It was kind of like dress up for college students. In one of these sessions, I was in my fastest sleep in my hotel room, 2.30 at night, and one of my roommates, whom I had led to Christ about three weeks prior to this, at 2.30 in the morning comes busting in my room, yelling at the top of his lungs. He's out of breath. J.D., grab your Bible quick and come on. Honestly, I'm trying to wake up. I'm groggy. He's just yelling at me beside my bed. Grab your Bible quick.

Come on. I honestly thought somebody was dying and needed to get saved, like they were choking on a piece of meat, and they had a few seconds, and I was going to share the gospel with them, and then they were going to die. I jump out of bed. I got nothing but gym shorts on. I'm like, I got to get dressed. He's like, there ain't time for you to get dressed. I literally am running out the door. I grab my Bible. I grab the first thing I can get my hands on, which happened to be a jacket, because it was in the winter, so I'm running down the hall, gym shorts, trying to put this jacket on. He takes a hard right, busts into this other hotel room.

There's like 35 college students seated all over this room in two beds. He's out of breath. I'm out of breath, and he says, here he is, and he points at me, and I'm like, here he is. He said they all had questions about the Bible, and I told them, you were an expert in the Bible, and that you can answer their questions.

And so I'm standing there, gym shorts, winter coat on with no shirt, and so for about 20 minutes, I just shared the gospel with them, and then for about an hour to about four in the morning, they just asked questions, and it was a great night. I often think about that situation when I read this passage in Acts 17, because Paul is going to find himself in a very similar situation. I don't know if you've ever been in a situation like that.

Maybe it wasn't that dramatic. Did you know what to say in that moment? If you found yourself in a situation where there are people who have little to no knowledge at all of the Christian message and are very different than you, how do you conduct yourself in a time like that?

What do you say? If you are a believer here this weekend, what I think you're going to see in the next few minutes is you're going to see some insights and some patterns for really what you should say and how you should talk to people who are very outside of what you believe and think very differently than you. If you're not a believer, what I hope happens today is that you see, in what Paul says to this group of people, you see some of your own questions addressed. You see some questions that are going to be posed back to you, and I hope that you hear the Holy Spirit speaking through Paul and then through me to address kind of where you are in your search for God. So Acts 17, we're going to begin around verse 16.

I'm just going to work our way through this passage, and I'll read a few verses and stop and make some points, and then we'll just work our way all the way down to verse 34 that way. Verse 16, Now while Paul was waiting for them at Athens, this is not Athens, Georgia, this is Athens, Greece, even after Rome's ascendancy, Athens remained the intellectual capital of the world. Think Oxford, Cambridge, Harvard, Yale, Duke, all kind of rolled into one. That was Athens. It was one of the art and athletic cultural centers of the world.

DATA SHOWN
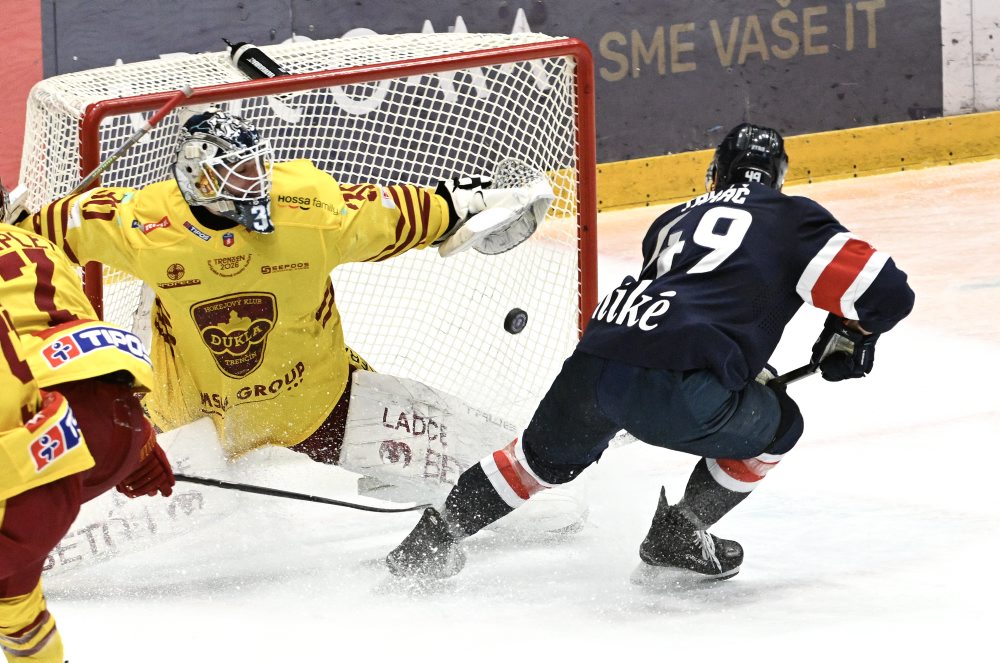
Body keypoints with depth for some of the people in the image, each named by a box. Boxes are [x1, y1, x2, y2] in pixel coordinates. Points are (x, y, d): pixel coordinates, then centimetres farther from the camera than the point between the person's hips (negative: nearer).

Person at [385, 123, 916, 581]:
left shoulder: (673, 221, 30)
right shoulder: (793, 218, 14)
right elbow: (887, 293, 9)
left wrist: (745, 368, 48)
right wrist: (848, 336, 29)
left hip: (594, 360, 6)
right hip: (672, 387, -6)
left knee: (547, 454, 35)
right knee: (775, 425, 23)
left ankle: (434, 535, 36)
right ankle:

QUESTIONS ON THE MATERIAL
A. According to the sermon passage, about how many college students were seated in the other hotel room?
B. Extend the sermon passage on Acts 17 past its final sentence.
The rows are separate material, apart from the sermon passage.

REPLIES
A. About 35 college students.

B.
You had one of the largest athletic stadiums there, and of course you recognize that it was the birthplace of the Olympics, and so there was a lot of stuff happening there. While he was there, his spirit was provoked within him as he saw that the city was full of idols. There was an ancient saying in Athens that it was easier to find a god in Athens than it was a human. I've had a chance to pass through Athens a couple of times, and it's true.

Everywhere you look in the ancient city of Athens, you're going to see temple ruins, huge temples, to Zeus and Athena and Apollyon. So Paul has seen all this, and he is provoked by it. Verse 17, So he reasoned in the synagogue with the Jews and the devout persons, which seems to be where he always started his evangelism, and in the marketplace every day with those who happened to be there. The marketplace was not just a place they shopped. Paul's not hanging out at the checkout aisle at Target asking awkward questions. This was like a cultural center for them.

It's where they discussed new ideas. And so he is there engaging them because he's been provoked by their idolatry, which leads me to number one, grieve over idolatry and do something about it. We see in Paul a pattern for how we're supposed to relate to our city. You see, when people encounter temples as large as the ones you would find in Athens, they tended to do one of two things, either A, be so enamored by these structures and these temples that they just wanted to be a part of them and wanted to be accepted by them and they wanted a piece of the action, or they were so offended by and repulsed by them that they would run away from the city. Paul did neither of those things. The idolatry that he saw in Athens broke his heart, but he didn't run away from it in fear and hatred.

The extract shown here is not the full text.